◆ Input data:
>>>>
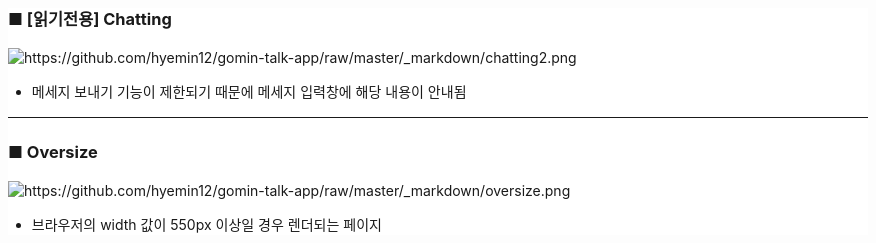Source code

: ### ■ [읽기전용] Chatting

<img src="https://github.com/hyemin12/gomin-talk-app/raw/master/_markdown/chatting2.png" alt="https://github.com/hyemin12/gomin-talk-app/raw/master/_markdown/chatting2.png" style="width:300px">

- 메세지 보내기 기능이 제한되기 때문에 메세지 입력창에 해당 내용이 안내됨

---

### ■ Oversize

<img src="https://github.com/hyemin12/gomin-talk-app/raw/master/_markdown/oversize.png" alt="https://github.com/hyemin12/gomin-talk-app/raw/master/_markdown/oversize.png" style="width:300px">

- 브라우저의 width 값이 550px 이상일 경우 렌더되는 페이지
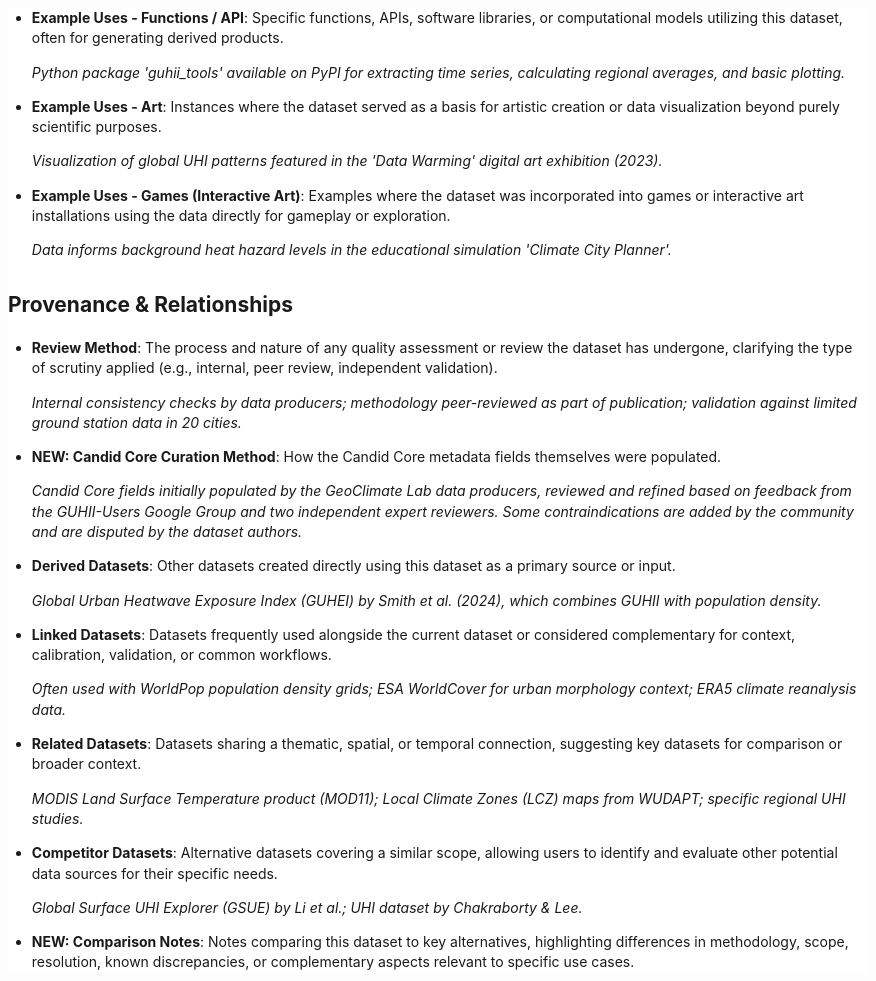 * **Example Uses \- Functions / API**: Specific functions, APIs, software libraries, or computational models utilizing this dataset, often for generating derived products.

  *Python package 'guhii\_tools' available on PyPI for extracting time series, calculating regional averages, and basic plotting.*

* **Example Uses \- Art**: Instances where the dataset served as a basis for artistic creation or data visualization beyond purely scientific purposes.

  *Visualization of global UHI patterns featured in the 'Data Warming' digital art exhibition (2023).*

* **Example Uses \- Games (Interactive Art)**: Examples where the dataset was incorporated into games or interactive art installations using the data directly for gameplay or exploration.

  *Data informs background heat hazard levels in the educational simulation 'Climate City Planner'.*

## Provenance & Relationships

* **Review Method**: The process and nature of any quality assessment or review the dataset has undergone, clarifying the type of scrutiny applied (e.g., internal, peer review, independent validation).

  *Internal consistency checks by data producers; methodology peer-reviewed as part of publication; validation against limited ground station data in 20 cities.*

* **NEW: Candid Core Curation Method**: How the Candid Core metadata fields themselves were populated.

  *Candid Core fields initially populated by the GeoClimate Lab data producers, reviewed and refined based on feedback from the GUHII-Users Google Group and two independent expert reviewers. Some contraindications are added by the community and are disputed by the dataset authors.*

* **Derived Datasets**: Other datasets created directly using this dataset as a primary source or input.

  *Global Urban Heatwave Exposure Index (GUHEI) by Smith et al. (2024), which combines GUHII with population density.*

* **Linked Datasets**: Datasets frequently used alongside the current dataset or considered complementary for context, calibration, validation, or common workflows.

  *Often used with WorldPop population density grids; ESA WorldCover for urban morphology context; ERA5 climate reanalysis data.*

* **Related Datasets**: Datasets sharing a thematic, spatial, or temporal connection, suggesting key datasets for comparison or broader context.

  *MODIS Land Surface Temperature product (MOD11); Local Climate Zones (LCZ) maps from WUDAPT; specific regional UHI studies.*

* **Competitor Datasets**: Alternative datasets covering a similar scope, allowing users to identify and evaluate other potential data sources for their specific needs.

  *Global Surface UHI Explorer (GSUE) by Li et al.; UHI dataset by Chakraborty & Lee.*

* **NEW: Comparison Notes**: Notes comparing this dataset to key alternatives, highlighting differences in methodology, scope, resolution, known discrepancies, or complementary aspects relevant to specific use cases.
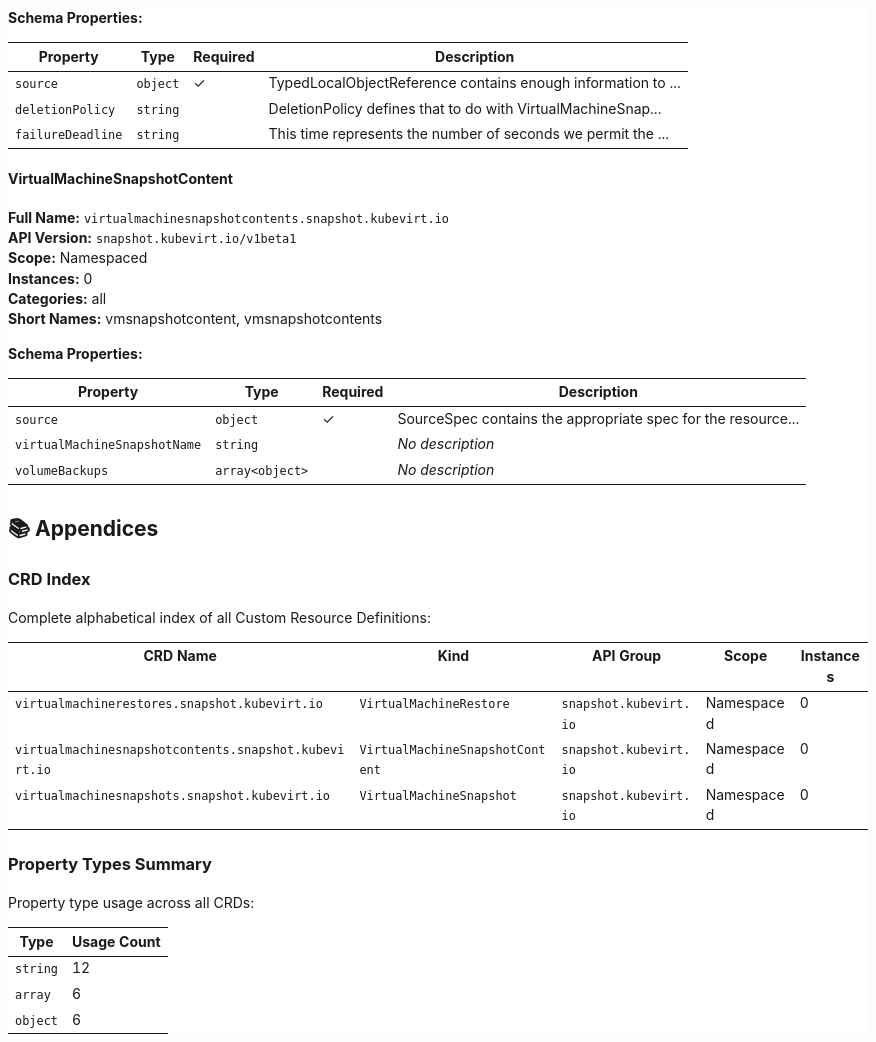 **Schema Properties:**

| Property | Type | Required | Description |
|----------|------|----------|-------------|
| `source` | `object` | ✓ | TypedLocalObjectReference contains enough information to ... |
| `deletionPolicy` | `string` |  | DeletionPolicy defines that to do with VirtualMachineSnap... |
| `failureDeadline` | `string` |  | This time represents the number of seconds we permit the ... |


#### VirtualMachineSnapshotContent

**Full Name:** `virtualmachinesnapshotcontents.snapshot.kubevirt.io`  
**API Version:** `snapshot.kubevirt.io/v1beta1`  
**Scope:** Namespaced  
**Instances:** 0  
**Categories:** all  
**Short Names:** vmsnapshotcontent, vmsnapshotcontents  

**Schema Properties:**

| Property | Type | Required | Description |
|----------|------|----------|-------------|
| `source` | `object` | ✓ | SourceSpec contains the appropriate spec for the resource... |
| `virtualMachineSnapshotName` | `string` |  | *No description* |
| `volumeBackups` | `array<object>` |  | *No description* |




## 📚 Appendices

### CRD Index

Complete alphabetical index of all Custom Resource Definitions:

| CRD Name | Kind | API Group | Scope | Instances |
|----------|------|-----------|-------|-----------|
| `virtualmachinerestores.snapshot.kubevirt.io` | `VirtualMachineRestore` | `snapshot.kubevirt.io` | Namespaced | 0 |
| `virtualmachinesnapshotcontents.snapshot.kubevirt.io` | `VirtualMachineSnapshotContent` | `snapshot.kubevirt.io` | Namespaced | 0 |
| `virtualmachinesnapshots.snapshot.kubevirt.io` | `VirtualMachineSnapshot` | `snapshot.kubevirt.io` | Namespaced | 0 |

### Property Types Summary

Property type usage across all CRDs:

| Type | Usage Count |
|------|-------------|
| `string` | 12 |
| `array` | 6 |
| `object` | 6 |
<<<<
◆ Description of the task: Reproduce verbatim only the segment of the listing bounded by the line containing "simulation 'Climate City Planner'.*" and the line containing "with population density.*", with both boundary lines included.

◆ Answer below:
  *Data informs background heat hazard levels in the educational simulation 'Climate City Planner'.*

## Provenance & Relationships

* **Review Method**: The process and nature of any quality assessment or review the dataset has undergone, clarifying the type of scrutiny applied (e.g., internal, peer review, independent validation).

  *Internal consistency checks by data producers; methodology peer-reviewed as part of publication; validation against limited ground station data in 20 cities.*

* **NEW: Candid Core Curation Method**: How the Candid Core metadata fields themselves were populated.

  *Candid Core fields initially populated by the GeoClimate Lab data producers, reviewed and refined based on feedback from the GUHII-Users Google Group and two independent expert reviewers. Some contraindications are added by the community and are disputed by the dataset authors.*

* **Derived Datasets**: Other datasets created directly using this dataset as a primary source or input.

  *Global Urban Heatwave Exposure Index (GUHEI) by Smith et al. (2024), which combines GUHII with population density.*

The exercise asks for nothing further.